* EXCERPT:
Introduction to Bayesian inference

Introduction

Today’s topics

What is Bayesian statistical inference?
Why is it useful?
The big challenge

Computer goals

Set up git/ssh, Python, cmdstanpy and cmdstan

What is Bayesian statistical inference?

Probability function

A function that can measure the water in a jug.

i.e.

\(p: S \rightarrow [0,1]\) where

\(S\) is an event space
If \(A, B \in S\) are disjoint, then \(p(A\cup B) = p(A) + p(B)\)

Bayesian epistemology

Probability functions can describe belief, e.g.

“Definitely B”:

“Not sure if A or B”:

“B a bit more plausible than A”:

Statistical Inference

Figure 2: A nice soup: here is the recipe

In: facts about a ~~spoonful~~ sample

Out: propositions about a ~~soup~~ population

e.g.

* INFORMATION SUPPLIED:
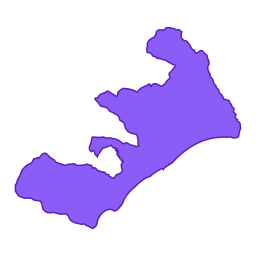 Suai, Cova Lima, East Timor (Albers equal-area conic projection)
{"feature_id": "22284137B60263836524270", "entity_name": "Suai", "entity_type": "district", "adm_level": 2, "iso_a3": "TLS", "parent_name": "East Timor", "parent_adm1": "Cova Lima", "projection": "albers", "projection_center": [125.311, -9.25], "detail": "fine", "context": "isolated", "style": "filled", "palette": "violet", "viewbox_px": 256, "rotation_deg": 0, "n_neighbors": 0, "source": "geoboundaries", "source_scale": "gbopen_adm2", "svg_char_len": 5832}
<svg xmlns="http://www.w3.org/2000/svg" viewBox="0 0 256 256"><path d="M159.1,29.8L157.3,30.8L156.7,31.3L155.7,34.6L154.5,37.0L150.8,38.9L149.2,40.3L148.1,41.6L147.3,43.4L147.4,46.0L147.1,47.5L146.6,48.7L147.0,50.2L147.1,52.4L149.2,52.7L150.5,53.2L151.6,54.0L152.6,55.8L153.0,56.1L155.5,56.8L156.9,58.2L157.6,58.3L157.9,58.0L158.1,58.6L158.3,58.7L160.0,58.4L160.7,58.8L164.5,60.1L165.9,60.1L166.7,61.0L167.7,61.5L168.4,62.3L170.5,62.9L171.5,63.8L172.9,64.5L174.6,64.8L175.4,65.9L175.4,66.2L173.5,68.3L171.5,71.4L169.7,72.5L169.5,72.8L169.2,73.8L169.1,75.0L170.2,77.6L170.1,77.9L166.6,81.2L166.1,82.3L164.8,83.9L162.0,86.1L160.8,86.0L156.0,83.7L155.1,83.6L154.1,84.1L153.1,84.1L152.6,84.3L152.1,84.7L151.3,86.4L150.7,86.5L150.3,85.2L149.3,83.9L148.5,84.2L146.5,85.7L144.5,86.3L143.6,87.0L142.7,87.2L140.7,88.4L137.3,91.6L136.5,92.1L135.4,91.1L134.9,91.0L134.0,90.4L131.3,89.6L128.3,88.9L123.0,88.4L122.5,88.5L122.1,89.0L120.7,89.7L118.3,91.8L118.0,92.6L117.7,94.7L116.7,96.5L107.7,91.0L104.9,92.6L101.0,94.0L98.8,95.8L97.7,97.6L96.9,98.0L95.8,98.0L94.9,98.7L96.4,100.9L98.3,102.6L99.7,105.0L100.8,106.2L101.5,106.5L102.2,106.3L103.4,106.8L104.6,107.0L106.7,107.8L107.9,108.7L109.3,110.7L110.1,111.4L112.9,112.6L117.2,115.1L118.4,116.1L119.2,117.7L119.6,119.7L119.9,120.2L120.3,120.6L121.6,121.2L124.1,123.1L125.5,128.2L127.2,130.7L127.9,131.5L131.2,133.2L135.9,134.3L137.1,135.4L137.8,138.3L138.2,141.2L138.0,142.1L138.0,143.5L138.7,145.9L138.7,146.2L138.2,146.4L135.5,146.3L132.8,145.4L130.6,144.9L126.8,142.8L125.2,142.9L124.3,143.6L123.3,143.8L118.9,140.5L117.0,139.6L115.4,139.1L109.2,137.7L106.9,138.4L104.6,137.4L102.4,137.0L100.4,137.4L97.7,137.4L93.2,137.0L92.4,137.2L91.9,138.0L90.9,143.6L89.5,146.3L89.4,147.9L89.6,149.9L90.5,150.8L91.0,151.6L91.4,151.7L92.5,151.1L93.0,150.5L93.3,150.4L94.1,150.9L94.7,152.4L94.9,153.9L95.9,155.2L96.9,156.0L97.3,156.9L97.7,156.1L98.2,154.4L100.7,151.2L101.8,149.4L102.1,148.5L102.5,148.3L108.8,146.3L110.9,145.2L111.2,145.3L111.7,146.1L112.3,146.5L114.1,148.3L114.6,148.4L115.6,147.9L116.4,148.5L116.7,148.8L116.5,149.1L115.6,149.8L115.5,150.1L116.1,150.3L117.2,150.0L117.6,150.1L117.8,150.3L117.5,150.8L116.5,151.0L116.5,151.4L116.7,151.7L117.9,151.6L118.2,151.7L118.4,152.5L118.4,152.9L116.9,153.5L116.9,154.0L117.5,154.5L117.6,155.5L118.4,156.3L119.2,156.0L119.5,156.3L119.2,156.7L119.5,158.2L119.7,158.5L120.8,158.6L121.4,158.9L121.2,160.2L121.4,160.5L122.4,160.3L123.0,161.1L123.2,162.1L123.0,162.6L122.7,162.7L122.7,162.1L122.4,162.1L122.3,163.0L121.2,164.7L121.6,167.5L122.4,170.7L121.9,171.6L121.1,172.6L120.0,173.4L116.4,174.8L114.4,177.8L114.1,177.7L113.6,178.0L112.1,178.2L111.5,177.4L109.6,176.5L109.2,176.2L109.2,175.5L108.9,174.9L107.8,174.4L106.3,174.6L105.9,174.4L105.7,173.3L104.1,172.0L103.8,171.9L102.3,172.3L101.1,171.4L100.6,171.5L99.8,171.4L99.0,170.7L97.9,170.6L96.0,169.0L96.0,168.5L94.8,167.8L93.7,167.8L92.7,168.3L92.3,167.9L92.1,166.8L91.7,165.7L91.0,165.2L89.0,165.0L87.5,164.2L87.2,164.1L85.0,164.8L82.3,165.2L77.3,165.4L76.3,165.2L74.9,164.1L73.7,163.7L69.9,164.3L68.1,164.3L65.6,165.4L64.9,165.4L55.9,162.2L55.0,161.3L54.5,160.1L50.5,157.8L46.3,153.6L44.1,153.2L42.4,154.1L41.3,155.2L39.3,157.9L38.7,158.0L38.2,157.5L37.8,157.5L37.4,157.6L36.6,158.4L33.7,158.7L32.6,161.5L31.0,163.3L27.2,165.0L25.2,166.7L22.6,169.4L21.0,172.7L19.7,176.3L18.5,178.0L17.2,180.7L16.7,183.4L15.6,184.4L15.4,185.2L15.4,190.7L15.8,191.8L17.8,194.9L18.6,195.7L20.0,196.6L24.4,198.2L27.7,198.1L29.0,198.3L31.0,198.1L31.6,198.3L32.8,199.4L33.8,200.0L40.4,201.1L40.9,201.8L41.9,204.4L42.9,209.1L43.8,210.0L45.9,211.9L47.5,212.5L49.9,212.8L52.9,212.5L54.8,212.7L58.9,213.9L60.9,214.1L65.0,213.9L66.1,214.1L67.5,215.1L68.3,215.9L69.6,219.0L70.2,219.8L71.1,220.7L73.2,222.0L74.4,222.6L81.5,224.3L83.3,224.0L84.6,224.0L86.2,225.4L87.7,226.0L92.5,228.4L94.3,227.6L96.1,225.8L96.8,224.2L97.9,219.4L99.0,217.2L101.0,214.3L103.5,211.9L106.0,210.2L109.4,209.3L110.5,209.3L111.5,209.6L114.7,211.0L115.6,210.8L116.6,210.2L118.8,208.3L122.2,203.9L123.0,202.5L123.4,201.0L124.4,198.8L125.2,197.8L126.0,196.2L129.5,191.7L131.9,189.3L133.7,187.9L133.8,187.3L134.7,186.6L135.2,186.7L136.7,185.0L139.7,182.3L145.0,178.3L148.9,176.7L150.2,176.4L151.5,175.0L154.5,172.8L156.9,171.2L160.7,169.2L161.7,168.8L162.7,168.7L163.4,168.8L163.5,169.2L163.9,168.5L164.5,167.9L167.0,166.0L168.6,165.1L168.7,164.5L169.8,164.4L170.7,163.8L171.5,162.8L172.2,162.8L177.3,157.4L181.8,153.3L186.7,149.6L191.2,146.5L195.8,144.0L201.7,141.2L207.5,139.3L212.1,138.2L214.7,137.8L216.1,137.5L217.9,137.5L221.5,137.1L223.8,137.1L224.8,136.8L225.5,137.3L229.1,137.0L231.2,137.1L232.4,137.8L233.9,138.0L235.0,137.8L235.9,137.8L238.4,137.0L240.0,129.3L240.5,128.9L240.6,128.4L240.1,123.8L239.2,122.2L238.0,121.7L237.4,121.0L237.2,120.4L237.6,119.8L236.1,118.9L235.5,118.0L235.1,116.3L235.8,115.5L236.0,114.5L234.8,113.4L233.7,112.0L233.4,111.1L233.9,109.7L234.0,108.7L232.6,107.1L231.9,106.8L231.4,104.7L230.7,103.7L230.0,103.2L229.3,101.0L228.8,100.3L228.4,100.1L227.2,100.3L225.9,99.5L223.9,99.3L223.5,99.0L223.3,97.6L222.5,96.5L222.1,95.3L221.7,94.7L220.2,93.7L219.1,92.1L218.9,90.5L218.2,89.3L216.2,87.4L216.0,85.9L213.8,83.4L213.3,81.1L212.3,78.7L210.3,76.7L210.1,76.2L210.0,73.9L209.0,72.4L208.5,70.6L207.8,69.3L207.9,68.2L207.6,66.5L208.9,64.6L209.0,62.6L208.6,60.3L207.4,58.2L207.1,55.8L206.6,54.9L204.6,53.6L202.9,51.2L202.3,50.8L201.4,50.5L200.5,50.6L197.1,52.8L196.3,53.1L195.4,52.9L194.5,50.4L194.0,50.0L193.0,49.9L192.0,49.0L191.4,48.1L189.7,44.9L188.9,43.7L188.0,43.0L187.5,41.9L187.0,41.4L185.9,40.8L184.2,40.6L183.0,39.7L181.6,38.2L181.2,36.4L181.2,34.7L181.7,31.6L179.7,30.6L179.4,30.4L179.1,29.6L178.3,29.6L176.8,30.0L173.5,28.4L171.5,28.4L170.0,27.6L169.3,27.7L167.1,27.6L165.7,28.2L164.2,30.1L163.0,30.2L162.3,29.7L160.0,30.4L159.2,30.2L159.1,29.8Z" fill="#8b5cf6" stroke="#5b21b6" stroke-width="1.5"/></svg>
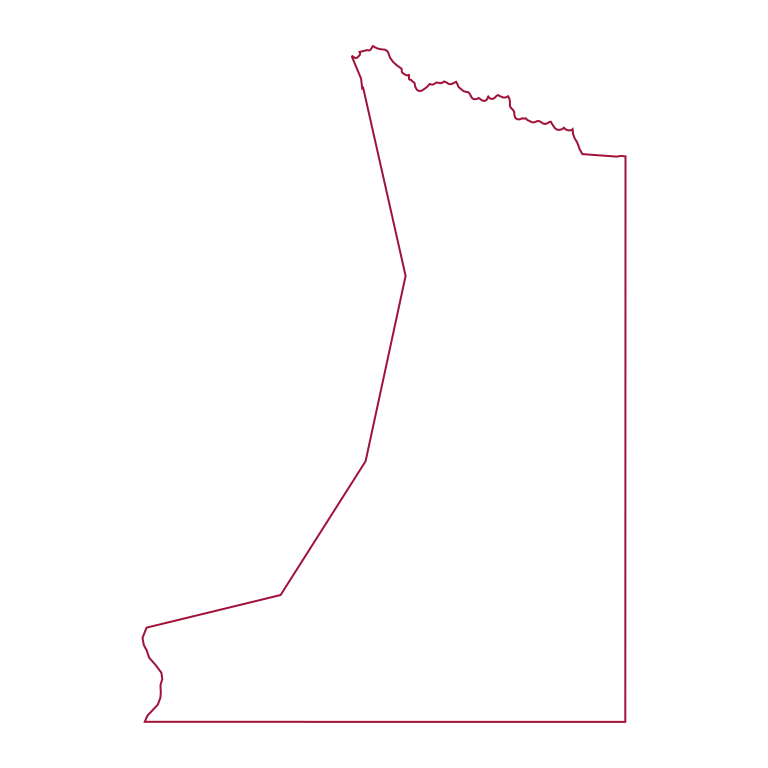 outline of Nsork, Wele-Nzás, Equatorial Guinea
{"feature_id": "11065452B58050641555743", "entity_name": "Nsork", "entity_type": "district", "adm_level": 2, "iso_a3": "GNQ", "parent_name": "Equatorial Guinea", "parent_adm1": "Wele-Nzás", "projection": "albers", "projection_center": [11.202, 1.263], "detail": "fine", "context": "isolated", "style": "outline", "palette": "rose", "viewbox_px": 768, "rotation_deg": 0, "n_neighbors": 0, "source": "geoboundaries", "source_scale": "gbopen_adm2", "svg_char_len": 5358}
<svg xmlns="http://www.w3.org/2000/svg" viewBox="0 0 768 768"><path d="M146.6,627.6L142.5,637.9L143.8,645.0L146.8,650.7L149.2,657.8L156.0,665.5L161.4,672.8L162.3,679.1L160.5,685.0L160.8,692.9L160.3,698.0L157.8,704.6L147.4,715.7L144.8,721.8L625.3,721.9L625.5,156.4L625.2,156.4L621.6,155.9L616.4,156.6L582.4,154.1L579.6,149.1L578.2,145.1L577.0,142.1L574.7,138.4L573.9,136.3L573.1,134.1L572.6,129.3L572.4,129.5L572.0,129.7L571.6,130.0L571.4,130.1L570.6,130.3L570.3,130.3L570.0,130.4L568.9,130.4L568.6,130.3L568.4,130.3L567.5,130.1L567.3,130.0L567.2,130.0L566.0,129.6L565.1,129.0L563.9,127.7L563.3,128.3L562.9,128.5L562.6,128.8L560.8,129.6L560.3,129.7L559.8,129.9L558.2,129.8L557.8,129.7L557.4,129.7L556.5,129.3L556.1,129.0L555.7,128.8L554.9,128.1L554.8,127.9L554.6,127.8L554.0,126.9L553.9,126.8L553.8,126.6L553.4,125.9L552.9,125.3L552.9,125.2L552.5,124.6L551.9,123.7L551.7,123.4L551.1,122.2L550.7,121.7L549.4,122.0L548.7,122.4L548.1,122.8L547.9,122.9L546.8,123.5L546.3,123.6L545.9,123.8L545.3,123.9L545.1,123.8L544.9,123.9L544.2,123.8L543.9,123.7L543.5,123.6L542.9,123.4L542.7,123.2L542.2,122.9L541.7,122.6L541.5,122.4L541.3,122.3L541.2,122.2L540.5,121.7L539.8,121.4L538.8,121.1L538.3,121.0L537.4,121.1L535.6,121.8L535.4,121.9L535.0,122.0L534.6,122.2L534.2,122.3L533.9,122.4L533.1,122.4L532.7,122.3L532.2,122.3L531.3,122.0L531.1,121.8L530.9,121.8L530.2,121.3L529.2,120.8L528.5,120.6L528.4,120.5L527.6,120.1L527.3,119.9L527.0,119.7L526.4,119.1L526.2,118.9L526.0,118.6L525.7,118.3L525.3,118.4L525.1,118.4L524.9,118.5L524.3,118.6L524.2,118.6L523.6,118.6L523.1,118.5L523.0,118.4L522.9,118.4L522.4,118.2L521.7,118.5L521.4,118.6L521.2,118.8L520.5,119.1L520.4,119.1L519.8,119.3L519.4,119.3L519.0,119.4L518.1,119.3L517.8,119.3L517.5,119.2L517.0,119.1L516.0,118.5L515.5,118.0L515.3,117.6L515.0,117.2L514.7,116.2L514.4,114.9L514.4,114.7L514.3,114.4L514.3,113.2L514.3,112.6L514.1,111.8L513.9,111.4L513.4,110.6L512.8,109.6L512.4,109.2L511.4,108.5L511.2,108.1L510.9,107.8L510.4,107.0L510.3,106.7L510.1,106.3L510.0,105.8L510.0,105.5L509.9,105.3L509.9,101.8L509.7,100.1L509.3,98.6L508.8,97.4L508.5,97.1L508.4,96.9L507.9,96.2L506.6,97.1L506.3,97.2L506.0,97.3L505.4,97.5L504.3,97.5L503.9,97.5L503.4,97.5L502.9,97.3L502.4,97.2L501.8,97.0L501.4,96.8L501.2,96.7L500.2,96.2L499.7,96.1L499.4,95.8L499.0,95.6L498.6,95.3L498.2,95.1L497.5,95.3L497.3,95.4L496.9,95.6L496.1,96.3L495.5,97.0L495.4,97.0L494.7,97.8L494.4,98.0L493.7,98.5L492.6,98.9L491.9,98.9L491.4,98.8L490.9,98.8L490.4,98.6L490.1,98.4L489.7,98.2L489.3,97.9L489.0,97.5L488.8,97.2L488.5,96.7L488.3,96.5L487.7,97.5L487.5,98.1L487.4,98.4L487.4,98.6L487.1,99.1L486.9,99.4L486.6,99.8L485.8,100.5L485.7,100.6L485.3,100.7L484.2,100.9L483.6,100.8L483.4,100.7L483.3,100.8L482.8,100.6L482.5,100.5L482.3,100.5L481.8,100.2L481.5,100.0L481.1,99.7L480.9,99.5L480.5,99.2L479.2,98.4L478.6,98.0L478.2,98.3L477.2,98.8L476.1,99.0L475.8,99.1L474.8,99.3L474.2,99.2L473.1,98.8L472.6,98.5L472.4,98.2L472.2,98.0L471.6,97.3L471.1,96.6L471.0,96.2L470.8,96.0L470.8,95.8L470.4,95.2L470.2,94.6L469.6,93.8L469.1,93.1L469.0,92.8L468.7,92.6L468.6,92.4L467.4,92.1L466.7,92.0L465.7,91.8L465.6,91.7L465.4,91.7L464.7,91.5L464.1,91.3L463.7,91.1L463.2,90.9L462.7,90.5L462.6,90.4L462.1,89.9L461.8,89.7L461.7,89.6L461.2,89.2L460.8,89.0L460.6,88.8L460.4,88.6L460.1,88.3L459.8,88.1L459.7,87.9L459.0,87.4L458.5,86.8L458.4,86.6L458.3,86.4L458.1,86.1L458.0,85.8L457.9,85.5L457.7,84.9L457.5,84.2L457.2,83.8L456.5,82.5L456.4,82.3L456.3,82.2L456.1,81.8L455.9,81.9L455.8,82.0L454.9,82.4L454.3,82.7L454.2,82.7L454.1,82.8L453.6,83.0L452.7,83.5L452.4,83.6L452.2,83.8L451.3,84.1L451.1,84.1L450.9,84.2L450.4,84.2L450.2,84.2L449.8,84.2L448.6,83.9L447.9,83.5L447.7,83.3L447.5,83.1L447.1,82.8L446.7,82.5L445.4,82.1L445.1,81.9L444.5,81.5L444.1,81.5L443.9,81.6L443.6,81.8L442.6,82.6L442.3,82.7L442.0,82.9L441.5,83.0L441.2,83.0L440.9,83.1L440.5,83.2L440.1,83.1L439.7,83.1L439.4,83.0L439.1,82.9L436.5,82.5L436.4,82.5L436.2,82.7L436.0,82.8L434.6,83.7L433.9,84.1L433.7,84.2L433.5,84.3L433.0,84.5L432.6,84.5L432.2,84.6L431.9,84.6L431.7,84.5L431.4,84.5L430.9,84.4L430.6,84.3L429.9,84.0L429.6,84.2L429.4,84.3L429.1,84.6L428.8,84.9L428.6,85.2L428.4,85.4L428.4,85.5L428.0,85.8L427.7,86.2L427.5,86.4L427.3,86.6L426.4,87.4L426.3,87.5L426.2,87.6L425.8,87.8L425.3,88.3L424.0,89.2L423.9,89.2L423.8,89.3L422.3,90.3L422.0,90.4L421.8,90.6L421.1,90.8L420.8,90.8L420.5,90.9L419.6,91.0L418.4,90.7L417.7,90.3L416.8,89.6L415.7,87.7L415.5,87.3L415.2,86.7L415.2,86.4L414.9,85.0L414.6,83.2L414.4,82.8L414.0,82.5L412.1,81.1L411.5,80.5L411.1,79.9L410.3,79.7L409.7,79.7L409.2,79.3L409.0,78.8L408.9,78.2L408.9,77.9L409.1,75.1L408.8,74.9L407.5,75.3L407.4,75.3L407.1,75.3L406.5,75.3L406.1,75.2L405.8,75.0L405.7,75.0L402.8,73.1L402.3,72.7L402.2,72.5L401.9,72.0L401.8,71.3L401.6,68.7L400.1,67.7L396.5,65.1L396.4,64.9L393.3,62.1L393.0,61.8L390.4,58.3L390.3,58.2L390.2,58.0L390.1,57.7L389.1,55.1L388.2,52.7L387.2,51.0L384.7,49.6L383.1,49.5L380.4,49.2L380.2,49.1L377.2,48.4L376.8,48.2L376.7,48.2L374.2,46.8L372.9,46.1L372.3,47.0L370.8,49.4L370.3,49.9L369.8,50.2L369.2,50.4L368.6,50.4L368.3,50.4L367.0,50.1L359.5,52.0L359.9,52.9L360.1,53.6L360.0,54.3L359.8,54.9L359.4,55.5L357.4,57.4L357.0,57.7L356.7,57.9L355.9,58.0L355.3,58.0L354.9,57.9L354.5,57.6L352.4,56.2L352.0,56.9L361.1,78.7L362.2,88.5L363.2,87.9L405.6,275.9L365.6,461.2L280.6,595.0L192.3,616.5L146.6,627.6Z" fill="none" stroke="#9f1239" stroke-width="2"/></svg>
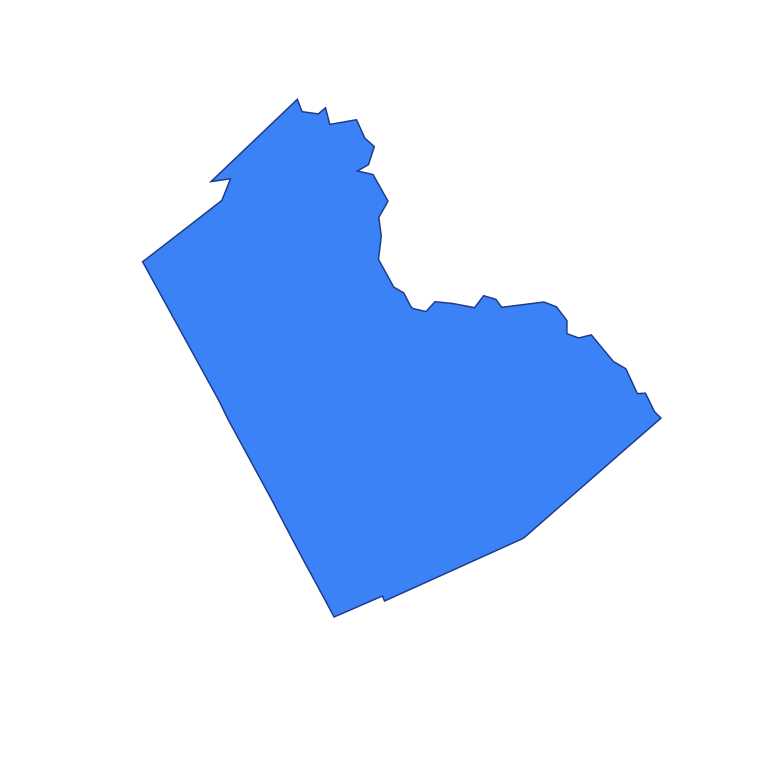 the district of Travis, Texas, United States of America, rotated 22°
{"feature_id": "52423323B39349585413380", "entity_name": "Travis", "entity_type": "district", "adm_level": 2, "iso_a3": "USA", "parent_name": "United States of America", "parent_adm1": "Texas", "projection": "mercator", "projection_center": [-97.765, 30.326], "detail": "fine", "context": "isolated", "style": "filled", "palette": "blue", "viewbox_px": 768, "rotation_deg": 22, "n_neighbors": 0, "source": "geoboundaries", "source_scale": "gbopen_adm2", "svg_char_len": 878}
<svg xmlns="http://www.w3.org/2000/svg" viewBox="0 0 768 768"><g transform="rotate(22 384 384)"><path d="M114.4,361.1L237.8,461.8L251.3,474.1L326.3,535.9L326.3,536.0L356.0,561.3L377.2,579.1L397.3,595.6L425.0,618.7L461.9,581.2L465.8,585.0L569.7,476.2L571.9,473.3L571.9,473.2L575.2,466.6L633.1,352.1L653.6,311.9L645.3,308.4L629.8,294.6L622.5,298.0L602.6,279.3L588.2,277.2L557.8,260.8L547.2,268.4L534.7,268.8L529.9,256.7L514.9,247.8L501.5,248.1L464.4,268.8L456.1,263.6L443.3,264.8L439.4,279.3L417.6,283.6L400.5,288.6L395.8,301.1L382.5,303.2L380.2,302.4L368.3,292.2L356.7,290.5L332.2,270.5L326.1,248.0L316.8,231.5L319.2,213.0L295.4,193.9L279.5,196.5L287.4,186.5L286.1,167.5L274.2,163.3L259.5,149.3L236.5,163.6L226.3,149.8L221.9,158.2L206.0,162.2L197.0,152.5L147.8,261.1L164.8,251.2L164.9,274.4L146.2,306.7L114.4,361.1Z" fill="#3b82f6" stroke="#1e3a8a" stroke-width="1.5"/></g></svg>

* YOUR INSTRUCTIONS: Resume the Bayesian inference lecture notes after their last line, "e.g.", and keep writing them from there.

* RIGHT ANSWER:
spoonful not salty \(\rightarrow\) soup not salty
no carrots in spoon \(\rightarrow\) no carrots in soup

Bayesian statistical inference

Statistical inference resulting in a probability.

e.g.

spoon \(\rightarrow\) \(p(\text{soup not salty})\) = 99.9%
spoon \(\rightarrow\) \(p(\text{no carrots in soup})\) = 95.1%

Non-Bayesian inferences:

spoon \(\rightarrow\) Best estimate of [salt] is 0.1mol/l
\(p_{null}(\text{spoon})\) = 4.9% \(\rightarrow\) no carrots (p=0.049)

Why is Bayesian statistical inference useful?

General reasons

Easy to interpret

Bayesian inference produces probabilities, which can be interpreted in terms of information and plausible reasoning.

e.g. “According to the model…”

“…x is highly plausible.”
“…x is more plausible than y.”
“…the data doesn’t contain enough information for firm conclusions about x.”

Old

(https://en.wikipedia.org/wiki/Pierre-Simon_Laplace)

Bayesian inference is old!

This means

it is well understood mathematically.
conceptual surprises are relatively rare.
there are many compatible frameworks.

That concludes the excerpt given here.